◆ Dataset entries:
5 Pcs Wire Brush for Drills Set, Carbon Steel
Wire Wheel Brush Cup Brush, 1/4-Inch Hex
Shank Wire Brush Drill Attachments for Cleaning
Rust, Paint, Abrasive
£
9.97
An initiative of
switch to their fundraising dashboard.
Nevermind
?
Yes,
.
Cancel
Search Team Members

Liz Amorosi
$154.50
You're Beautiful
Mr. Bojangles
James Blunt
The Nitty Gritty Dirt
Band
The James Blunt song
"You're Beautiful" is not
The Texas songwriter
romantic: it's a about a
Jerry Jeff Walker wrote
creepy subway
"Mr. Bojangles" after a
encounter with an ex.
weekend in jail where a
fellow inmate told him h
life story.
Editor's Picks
--
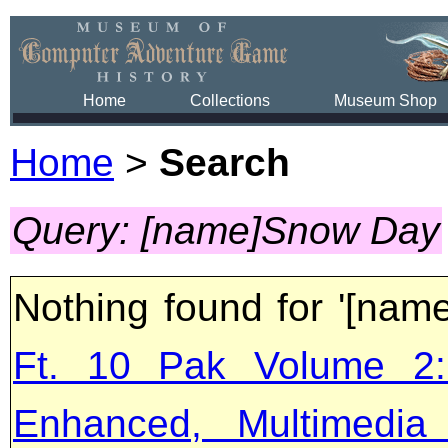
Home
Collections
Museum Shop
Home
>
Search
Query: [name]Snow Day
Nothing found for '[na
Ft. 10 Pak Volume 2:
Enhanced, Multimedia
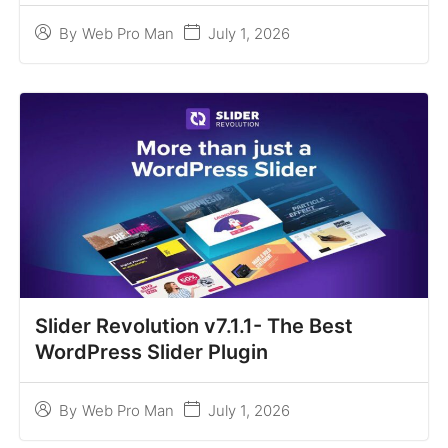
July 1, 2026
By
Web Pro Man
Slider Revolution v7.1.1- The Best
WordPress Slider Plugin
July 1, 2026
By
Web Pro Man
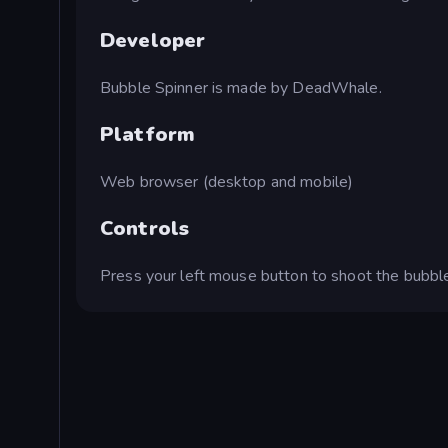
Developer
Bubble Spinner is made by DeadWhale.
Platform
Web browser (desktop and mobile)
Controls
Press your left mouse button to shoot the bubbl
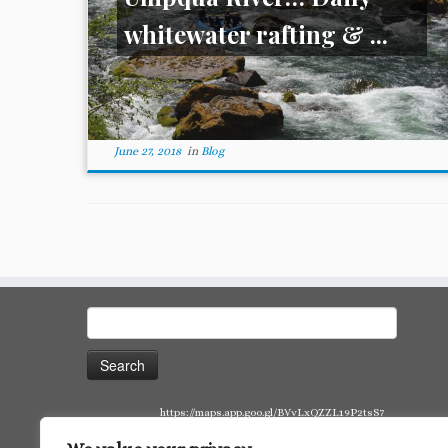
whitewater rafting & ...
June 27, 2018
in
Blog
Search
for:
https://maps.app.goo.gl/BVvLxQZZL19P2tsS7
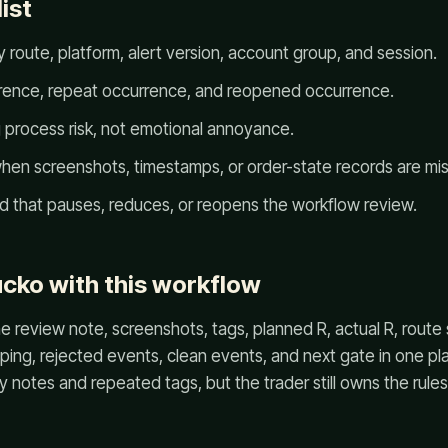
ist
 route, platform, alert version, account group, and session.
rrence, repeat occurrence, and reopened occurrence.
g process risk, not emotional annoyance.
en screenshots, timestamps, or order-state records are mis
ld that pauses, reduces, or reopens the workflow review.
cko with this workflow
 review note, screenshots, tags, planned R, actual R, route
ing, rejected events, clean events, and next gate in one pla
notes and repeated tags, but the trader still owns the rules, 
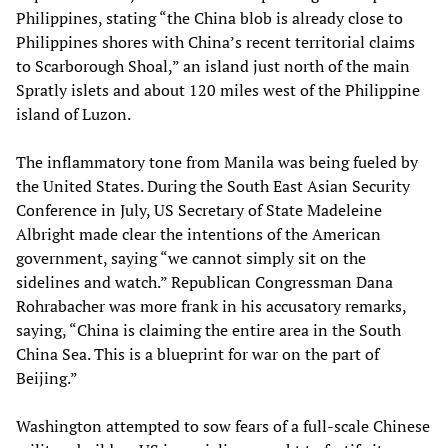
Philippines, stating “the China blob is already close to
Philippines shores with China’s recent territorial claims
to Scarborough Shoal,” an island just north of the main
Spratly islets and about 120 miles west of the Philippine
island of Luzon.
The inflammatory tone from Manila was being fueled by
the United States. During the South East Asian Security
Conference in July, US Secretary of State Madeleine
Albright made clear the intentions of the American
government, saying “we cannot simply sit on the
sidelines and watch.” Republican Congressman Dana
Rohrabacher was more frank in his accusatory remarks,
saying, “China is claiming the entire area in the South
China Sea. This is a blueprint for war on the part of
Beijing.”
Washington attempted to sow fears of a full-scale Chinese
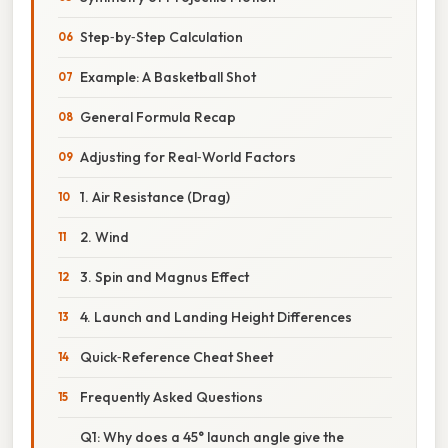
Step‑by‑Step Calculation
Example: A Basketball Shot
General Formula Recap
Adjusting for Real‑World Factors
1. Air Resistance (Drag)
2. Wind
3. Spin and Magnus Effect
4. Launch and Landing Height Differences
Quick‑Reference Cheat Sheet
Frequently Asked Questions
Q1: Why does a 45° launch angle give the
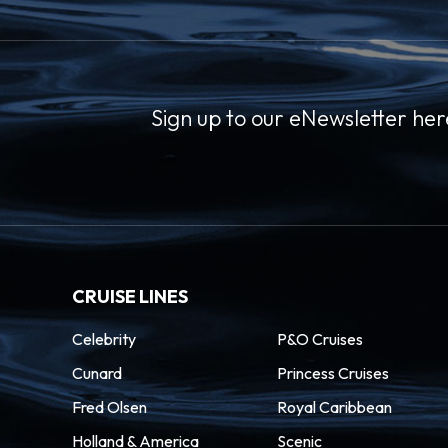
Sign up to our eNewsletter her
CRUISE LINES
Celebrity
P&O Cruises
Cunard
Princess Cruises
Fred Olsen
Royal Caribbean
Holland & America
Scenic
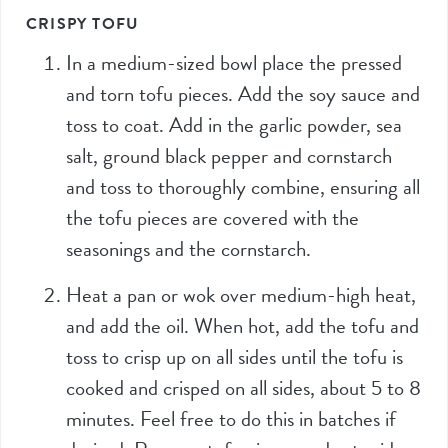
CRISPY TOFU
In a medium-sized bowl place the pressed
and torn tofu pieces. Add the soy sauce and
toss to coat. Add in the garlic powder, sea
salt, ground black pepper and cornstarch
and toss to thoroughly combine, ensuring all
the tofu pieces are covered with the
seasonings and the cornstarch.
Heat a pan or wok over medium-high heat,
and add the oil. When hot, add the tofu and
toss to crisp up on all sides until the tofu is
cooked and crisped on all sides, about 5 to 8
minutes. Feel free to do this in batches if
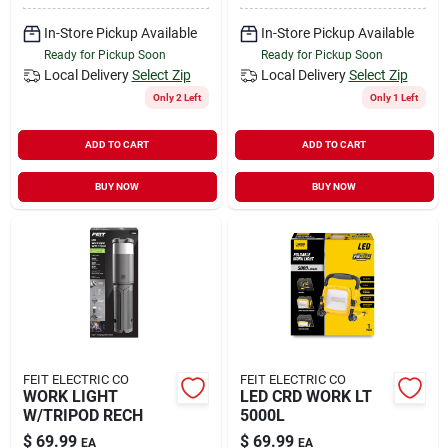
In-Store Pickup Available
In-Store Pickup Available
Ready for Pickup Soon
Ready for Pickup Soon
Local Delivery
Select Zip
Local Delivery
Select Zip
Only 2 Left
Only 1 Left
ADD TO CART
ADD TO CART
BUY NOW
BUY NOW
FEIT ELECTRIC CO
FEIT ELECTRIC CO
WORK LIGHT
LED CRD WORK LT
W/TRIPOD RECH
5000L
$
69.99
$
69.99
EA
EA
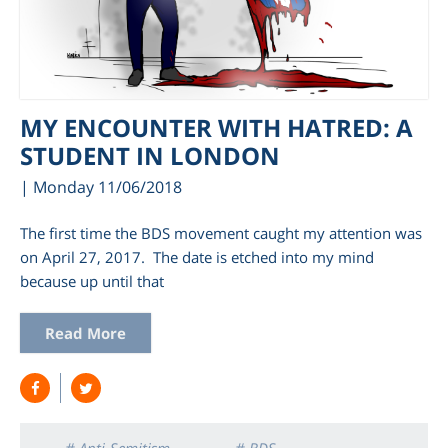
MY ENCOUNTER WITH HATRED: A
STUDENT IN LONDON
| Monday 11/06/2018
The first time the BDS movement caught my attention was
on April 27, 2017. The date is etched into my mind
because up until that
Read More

◆ TASK: Using the entries above, repeat only the lines from the one containing "5 Pcs Wire Brush for Drills Set, Carbon Steel" through the one containing "Editor's Picks", end lines included.

◆ COMPLETED EXERCISE:
5 Pcs Wire Brush for Drills Set, Carbon Steel
Wire Wheel Brush Cup Brush, 1/4-Inch Hex
Shank Wire Brush Drill Attachments for Cleaning
Rust, Paint, Abrasive
£
9.97
An initiative of
switch to their fundraising dashboard.
Nevermind
?
Yes,
.
Cancel
Search Team Members

Liz Amorosi
$154.50
You're Beautiful
Mr. Bojangles
James Blunt
The Nitty Gritty Dirt
Band
The James Blunt song
"You're Beautiful" is not
The Texas songwriter
romantic: it's a about a
Jerry Jeff Walker wrote
creepy subway
"Mr. Bojangles" after a
encounter with an ex.
weekend in jail where a
fellow inmate told him h
life story.
Editor's Picks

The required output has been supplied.